For further analysis, K-means clustering was performed to attempt to identify patterns. To facilitate this, two features were selected: 'floors_above', indicating the scale of the development, and 'Tree Loss/Gain', which reflects the change in tree canopy cover, and 'status', as to whether being in construction or completed was a relevant feature.

In [13]:
# Select relevant features for clustering
features = dev_impact_df[['floors_above', 'Tree Loss/Gain']]
status_dummies = pd.get_dummies(dev_impact_df['status'], drop_first=True)  # Convert 'status' to dummy variables
features = pd.concat([features, status_dummies], axis=1)

# Standardize the features (important for K-Means)
scaler = StandardScaler()
features_scaled = scaler.fit_transform(features)

# Perform K-Means clustering
kmeans = KMeans(n_clusters=4, random_state=42)
clusters = kmeans.fit_predict(features_scaled)
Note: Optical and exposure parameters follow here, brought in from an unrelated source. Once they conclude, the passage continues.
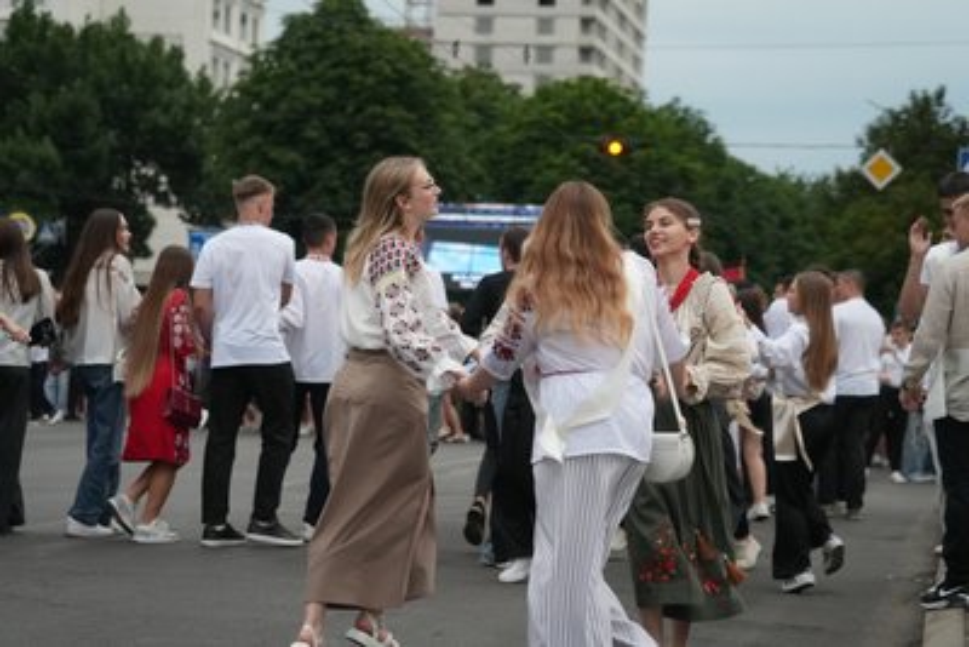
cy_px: 324
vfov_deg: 13.4
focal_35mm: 102
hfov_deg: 20.0
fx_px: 2746
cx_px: 484
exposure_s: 1/160
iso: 5000
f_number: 5
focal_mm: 102
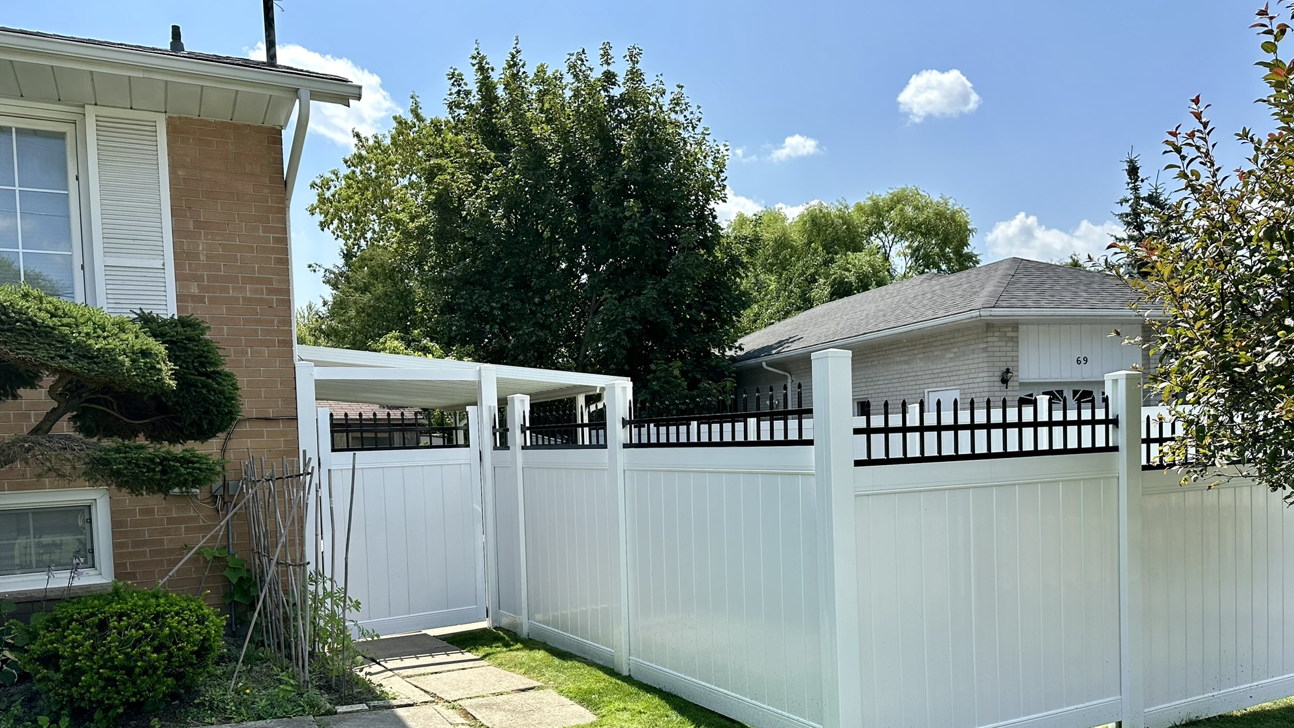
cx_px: 664
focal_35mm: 27
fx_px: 927
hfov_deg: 69.8
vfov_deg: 42.4
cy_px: 478
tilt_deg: -1.3
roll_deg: +3.9
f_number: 1.78
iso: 80
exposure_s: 1/3356
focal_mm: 6.86
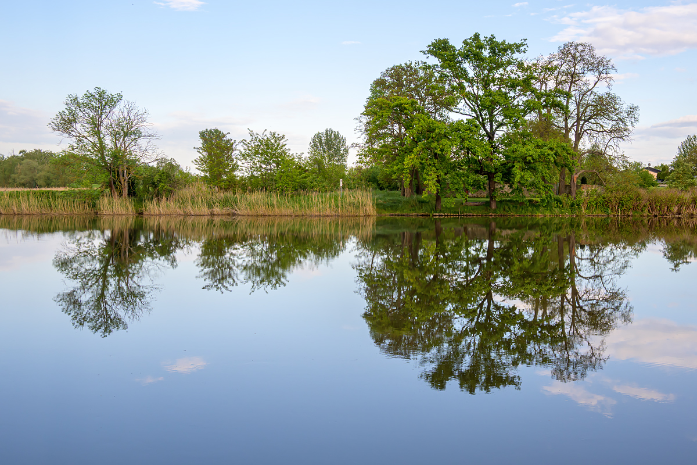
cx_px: 348
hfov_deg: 55.1
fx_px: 668
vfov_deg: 38.4
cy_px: 232
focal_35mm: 34
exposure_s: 1/180
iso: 200
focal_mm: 23
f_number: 8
# Add cluster information back to the original DataFrame
dev_impact_df['Cluster'] = clusters

  super()._check_params_vs_input(X, default_n_init=10)


In [18]:
# Initialize the map centered around Melbourne
melbourne_map_2 = folium.Map(location=[-37.8136, 144.9631], zoom_start=17)
marker_cluster = MarkerCluster().add_to(melbourne_map_2)  # Initialize marker clustering

# Define a color map for clusters
cluster_colors = {0: 'blue', 1: 'green', 2: 'red', 3: 'purple'}

# Iterate through each development site to add it to the map with the cluster color
for index, row in dev_impact_df.iterrows():
    # Get the cluster color
    cluster_color = cluster_colors[row['Cluster']]
    
    # Add marker to the cluster with the cluster color
    folium.Marker(
        location=[row['latitude'], row['longitude']],
        popup=f"Development Key: {row['development_key']}\nTree Loss/Gain: {row['Tree Loss/Gain']}\nCluster: {row['Cluster']}",
        icon=folium.Icon(color=cluster_color, icon="info-sign"),
    ).add_to(marker_cluster)

# Display the map
melbourne_map_2